WHAT IS ASKED -> Present the lines below as a Markdown table with two columns, Row and Line text. Number each line in order and leave out blank lines.

INFORMATION SUPPLIED ->
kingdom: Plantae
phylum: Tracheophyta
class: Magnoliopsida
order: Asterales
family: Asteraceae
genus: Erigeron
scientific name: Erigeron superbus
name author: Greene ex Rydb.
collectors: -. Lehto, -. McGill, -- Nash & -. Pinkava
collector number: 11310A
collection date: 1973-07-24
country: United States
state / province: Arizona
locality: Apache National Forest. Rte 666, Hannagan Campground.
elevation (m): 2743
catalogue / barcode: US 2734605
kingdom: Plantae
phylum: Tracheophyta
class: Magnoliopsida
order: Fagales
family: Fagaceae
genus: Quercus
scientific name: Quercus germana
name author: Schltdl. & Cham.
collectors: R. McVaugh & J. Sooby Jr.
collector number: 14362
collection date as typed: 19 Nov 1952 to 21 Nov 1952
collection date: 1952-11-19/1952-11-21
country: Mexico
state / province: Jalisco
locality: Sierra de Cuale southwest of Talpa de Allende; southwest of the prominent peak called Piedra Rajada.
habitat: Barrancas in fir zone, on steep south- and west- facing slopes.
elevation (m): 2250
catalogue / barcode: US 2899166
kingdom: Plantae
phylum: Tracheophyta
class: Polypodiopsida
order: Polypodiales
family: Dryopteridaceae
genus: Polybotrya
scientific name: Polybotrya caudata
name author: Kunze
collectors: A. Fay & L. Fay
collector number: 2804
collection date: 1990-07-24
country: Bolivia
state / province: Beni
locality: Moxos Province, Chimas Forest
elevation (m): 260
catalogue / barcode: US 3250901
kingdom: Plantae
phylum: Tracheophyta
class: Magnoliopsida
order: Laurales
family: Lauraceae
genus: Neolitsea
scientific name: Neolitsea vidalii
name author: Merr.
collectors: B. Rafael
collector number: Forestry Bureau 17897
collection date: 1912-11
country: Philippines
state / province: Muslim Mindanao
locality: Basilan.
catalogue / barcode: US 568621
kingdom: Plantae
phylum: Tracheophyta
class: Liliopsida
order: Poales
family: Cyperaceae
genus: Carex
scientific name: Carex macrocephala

OUTPUT ->
| Row | Line text |
|---|---|
| 1 | kingdom: Plantae |
| 2 | phylum: Tracheophyta |
| 3 | class: Magnoliopsida |
| 4 | order: Asterales |
| 5 | family: Asteraceae |
| 6 | genus: Erigeron |
| 7 | scientific name: Erigeron superbus |
| 8 | name author: Greene ex Rydb. |
| 9 | collectors: -. Lehto, -. McGill, -- Nash & -. Pinkava |
| 10 | collector number: 11310A |
| 11 | collection date: 1973-07-24 |
| 12 | country: United States |
| 13 | state / province: Arizona |
| 14 | locality: Apache National Forest. Rte 666, Hannagan Campground. |
| 15 | elevation (m): 2743 |
| 16 | catalogue / barcode: US 2734605 |
| 17 | kingdom: Plantae |
| 18 | phylum: Tracheophyta |
| 19 | class: Magnoliopsida |
| 20 | order: Fagales |
| 21 | family: Fagaceae |
| 22 | genus: Quercus |
| 23 | scientific name: Quercus germana |
| 24 | name author: Schltdl. & Cham. |
| 25 | collectors: R. McVaugh & J. Sooby Jr. |
| 26 | collector number: 14362 |
| 27 | collection date as typed: 19 Nov 1952 to 21 Nov 1952 |
| 28 | collection date: 1952-11-19/1952-11-21 |
| 29 | country: Mexico |
| 30 | state / province: Jalisco |
| 31 | locality: Sierra de Cuale southwest of Talpa de Allende; southwest of the prominent peak called Piedra Rajada. |
| 32 | habitat: Barrancas in fir zone, on steep south- and west- facing slopes. |
| 33 | elevation (m): 2250 |
| 34 | catalogue / barcode: US 2899166 |
| 35 | kingdom: Plantae |
| 36 | phylum: Tracheophyta |
| 37 | class: Polypodiopsida |
| 38 | order: Polypodiales |
| 39 | family: Dryopteridaceae |
| 40 | genus: Polybotrya |
| 41 | scientific name: Polybotrya caudata |
| 42 | name author: Kunze |
| 43 | collectors: A. Fay & L. Fay |
| 44 | collector number: 2804 |
| 45 | collection date: 1990-07-24 |
| 46 | country: Bolivia |
| 47 | state / province: Beni |
| 48 | locality: Moxos Province, Chimas Forest |
| 49 | elevation (m): 260 |
| 50 | catalogue / barcode: US 3250901 |
| 51 | kingdom: Plantae |
| 52 | phylum: Tracheophyta |
| 53 | class: Magnoliopsida |
| 54 | order: Laurales |
| 55 | family: Lauraceae |
| 56 | genus: Neolitsea |
| 57 | scientific name: Neolitsea vidalii |
| 58 | name author: Merr. |
| 59 | collectors: B. Rafael |
| 60 | collector number: Forestry Bureau 17897 |
| 61 | collection date: 1912-11 |
| 62 | country: Philippines |
| 63 | state / province: Muslim Mindanao |
| 64 | locality: Basilan. |
| 65 | catalogue / barcode: US 568621 |
| 66 | kingdom: Plantae |
| 67 | phylum: Tracheophyta |
| 68 | class: Liliopsida |
| 69 | order: Poales |
| 70 | family: Cyperaceae |
| 71 | genus: Carex |
| 72 | scientific name: Carex macrocephala |